• **SET OF TASKS**
(a) Would you duplicate the stretch of the XML Blueberry message from "Benefits first: I" through "control characters."?
(b) Do the following statements agree with the XML Blueberry message? Answer yes or no for each, and quote the words that decide it.
(i) The writer leans toward doing nothing by an overwhelming margin.
(ii) The writer considers the specific Blueberry suggestions probably technically correct.
(iii) Per Unicode, NEL ranks below CR and NL as a line delimiter.
(c) Using the XML Blueberry message, what is the answer to each question below?
(i) Who sent the message?
(ii) What three hard issues does the writer list?
(iii) Which two specific Blueberry suggestions does the writer name?

[Date Prev][Date Next][Thread Prev][Thread Next][Date Index][Thread Index]
Re: XML Blueberry
- From: Tim Bray <tbray@textuality.com>
- To: xml-dev@lists.xml.org
- Date: Thu, 21 Jun 2001 23:02:42 -0700
This Blueberry issue is not a slam-dunk either way, it's
a genuinely hard issue. Actually it's several genuinely
hard issues in an unattractive package, namely:
- the NEL character as a line separator
- the proper relationship to Unicode
- how to version XML
At the moment, based on a certain amount of introductory
thought, but not by an overwhelming margin, I lean to
doing nothing; simply because the cost of the Blueberry
action seems to outweigh its benefits.
Benefits first: I think that the specific Blueberry
suggestions (NEL and the new Name characters) are probably
technically correct from any sensible reading of
Unicode/ISO10646. Per Unicode, NEL is a first-class
line delimiter, at least equal in status to CR and NL, and
arguably superior since it's a single character with a clear
semantic, not a holdover from archaic typewriter-cylinder
control characters.

• **STORED DATA**

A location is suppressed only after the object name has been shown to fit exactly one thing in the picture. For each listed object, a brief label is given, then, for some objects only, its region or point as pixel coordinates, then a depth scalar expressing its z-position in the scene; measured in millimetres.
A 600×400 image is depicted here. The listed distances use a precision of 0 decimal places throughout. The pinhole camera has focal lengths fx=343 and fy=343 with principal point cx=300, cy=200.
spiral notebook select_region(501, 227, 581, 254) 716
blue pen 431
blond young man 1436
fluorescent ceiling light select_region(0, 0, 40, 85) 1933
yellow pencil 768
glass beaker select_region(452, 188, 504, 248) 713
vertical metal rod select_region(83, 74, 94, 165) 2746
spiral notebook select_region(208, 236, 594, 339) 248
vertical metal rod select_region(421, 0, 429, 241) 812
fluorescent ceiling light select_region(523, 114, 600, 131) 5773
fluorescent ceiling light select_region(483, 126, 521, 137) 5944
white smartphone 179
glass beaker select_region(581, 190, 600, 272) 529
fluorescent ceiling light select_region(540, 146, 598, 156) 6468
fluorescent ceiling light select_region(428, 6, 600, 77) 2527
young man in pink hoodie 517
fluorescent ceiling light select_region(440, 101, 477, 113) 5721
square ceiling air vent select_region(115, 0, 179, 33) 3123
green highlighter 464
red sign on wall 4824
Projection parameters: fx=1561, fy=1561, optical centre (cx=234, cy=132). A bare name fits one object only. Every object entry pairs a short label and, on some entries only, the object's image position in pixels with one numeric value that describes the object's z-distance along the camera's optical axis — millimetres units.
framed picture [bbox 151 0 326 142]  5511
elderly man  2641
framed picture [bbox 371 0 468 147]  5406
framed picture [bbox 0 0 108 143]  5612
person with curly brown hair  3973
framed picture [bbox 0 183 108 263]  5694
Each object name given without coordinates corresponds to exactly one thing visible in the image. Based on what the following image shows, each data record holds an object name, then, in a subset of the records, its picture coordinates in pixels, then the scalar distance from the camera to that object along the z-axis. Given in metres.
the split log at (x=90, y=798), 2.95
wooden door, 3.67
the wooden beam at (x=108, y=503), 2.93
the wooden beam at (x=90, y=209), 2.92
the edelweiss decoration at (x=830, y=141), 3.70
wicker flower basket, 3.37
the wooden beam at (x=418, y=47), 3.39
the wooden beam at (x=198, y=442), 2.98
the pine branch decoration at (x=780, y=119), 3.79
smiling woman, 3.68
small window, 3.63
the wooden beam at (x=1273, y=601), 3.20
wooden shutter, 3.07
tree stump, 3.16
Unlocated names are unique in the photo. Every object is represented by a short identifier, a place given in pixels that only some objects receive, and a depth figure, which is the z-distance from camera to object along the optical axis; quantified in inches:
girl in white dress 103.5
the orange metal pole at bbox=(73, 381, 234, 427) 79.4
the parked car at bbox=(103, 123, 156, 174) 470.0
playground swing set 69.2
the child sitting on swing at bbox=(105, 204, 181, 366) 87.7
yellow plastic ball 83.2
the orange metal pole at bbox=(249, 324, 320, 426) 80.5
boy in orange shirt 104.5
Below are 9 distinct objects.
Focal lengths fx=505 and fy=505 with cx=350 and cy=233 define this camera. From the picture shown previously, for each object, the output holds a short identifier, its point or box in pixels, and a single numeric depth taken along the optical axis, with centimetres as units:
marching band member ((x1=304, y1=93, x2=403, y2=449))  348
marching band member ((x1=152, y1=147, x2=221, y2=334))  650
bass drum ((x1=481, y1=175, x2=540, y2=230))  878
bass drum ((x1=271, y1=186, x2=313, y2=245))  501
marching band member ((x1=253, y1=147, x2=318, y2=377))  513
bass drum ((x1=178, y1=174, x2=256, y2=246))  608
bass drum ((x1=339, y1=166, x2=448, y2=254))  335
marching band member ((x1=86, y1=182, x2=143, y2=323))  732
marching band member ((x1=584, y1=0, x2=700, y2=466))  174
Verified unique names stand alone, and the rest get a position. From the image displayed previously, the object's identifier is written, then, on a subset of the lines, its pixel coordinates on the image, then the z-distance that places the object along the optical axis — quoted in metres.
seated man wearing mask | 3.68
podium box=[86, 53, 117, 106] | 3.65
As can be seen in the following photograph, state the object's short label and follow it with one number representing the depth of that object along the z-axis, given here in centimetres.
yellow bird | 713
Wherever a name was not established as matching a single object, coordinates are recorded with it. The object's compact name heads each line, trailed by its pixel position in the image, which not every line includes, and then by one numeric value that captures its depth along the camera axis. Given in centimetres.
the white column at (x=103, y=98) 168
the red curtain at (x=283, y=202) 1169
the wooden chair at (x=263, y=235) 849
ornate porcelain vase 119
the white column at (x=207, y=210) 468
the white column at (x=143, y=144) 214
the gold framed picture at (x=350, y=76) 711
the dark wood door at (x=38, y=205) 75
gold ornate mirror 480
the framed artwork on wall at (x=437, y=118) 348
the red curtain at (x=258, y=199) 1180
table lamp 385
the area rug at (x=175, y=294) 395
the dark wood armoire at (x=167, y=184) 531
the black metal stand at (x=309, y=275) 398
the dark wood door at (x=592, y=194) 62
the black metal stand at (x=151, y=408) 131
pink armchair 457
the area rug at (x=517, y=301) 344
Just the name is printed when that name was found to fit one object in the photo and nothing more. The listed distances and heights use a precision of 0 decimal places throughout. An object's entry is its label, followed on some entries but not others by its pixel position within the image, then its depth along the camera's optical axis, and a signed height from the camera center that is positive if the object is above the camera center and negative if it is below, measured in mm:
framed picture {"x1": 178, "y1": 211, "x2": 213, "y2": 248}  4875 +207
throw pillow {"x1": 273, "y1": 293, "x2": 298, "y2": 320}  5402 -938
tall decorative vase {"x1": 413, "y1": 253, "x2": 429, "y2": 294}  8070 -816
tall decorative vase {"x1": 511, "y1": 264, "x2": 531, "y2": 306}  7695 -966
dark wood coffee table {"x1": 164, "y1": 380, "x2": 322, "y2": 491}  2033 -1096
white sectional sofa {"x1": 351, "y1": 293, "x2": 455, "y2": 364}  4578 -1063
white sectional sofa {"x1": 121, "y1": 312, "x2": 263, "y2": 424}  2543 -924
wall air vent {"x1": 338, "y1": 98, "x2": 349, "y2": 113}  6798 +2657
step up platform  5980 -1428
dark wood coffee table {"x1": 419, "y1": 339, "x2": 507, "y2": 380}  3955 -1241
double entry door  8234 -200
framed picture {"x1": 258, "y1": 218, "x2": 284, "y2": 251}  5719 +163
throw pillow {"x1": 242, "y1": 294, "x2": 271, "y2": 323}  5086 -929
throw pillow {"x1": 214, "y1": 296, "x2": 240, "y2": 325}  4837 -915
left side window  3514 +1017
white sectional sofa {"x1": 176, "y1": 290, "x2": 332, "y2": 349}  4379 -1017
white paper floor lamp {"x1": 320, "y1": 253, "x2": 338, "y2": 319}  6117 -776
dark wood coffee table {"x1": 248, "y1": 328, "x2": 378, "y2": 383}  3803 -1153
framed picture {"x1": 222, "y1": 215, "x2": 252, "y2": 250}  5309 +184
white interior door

• **TASK-BY-TASK OUTPUTS**
(a)
Benefits first: I think that the specific Blueberry
suggestions (NEL and the new Name characters) are probably
technically correct from any sensible reading of
Unicode/ISO10646. Per Unicode, NEL is a first-class
line delimiter, at least equal in status to CR and NL, and
arguably superior since it's a single character with a clear
semantic, not a holdover from archaic typewriter-cylinder
control characters.

(b)
(i) No: "but not by an overwhelming margin"
(ii) Yes: "are probably technically correct from any sensible reading of Unicode/ISO10646"
(iii) No: "at least equal in status to CR and NL"

(c)
(i) Tim Bray
(ii) The NEL character as a line separator, the proper relationship to Unicode, and how to version XML
(iii) NEL and the new Name characters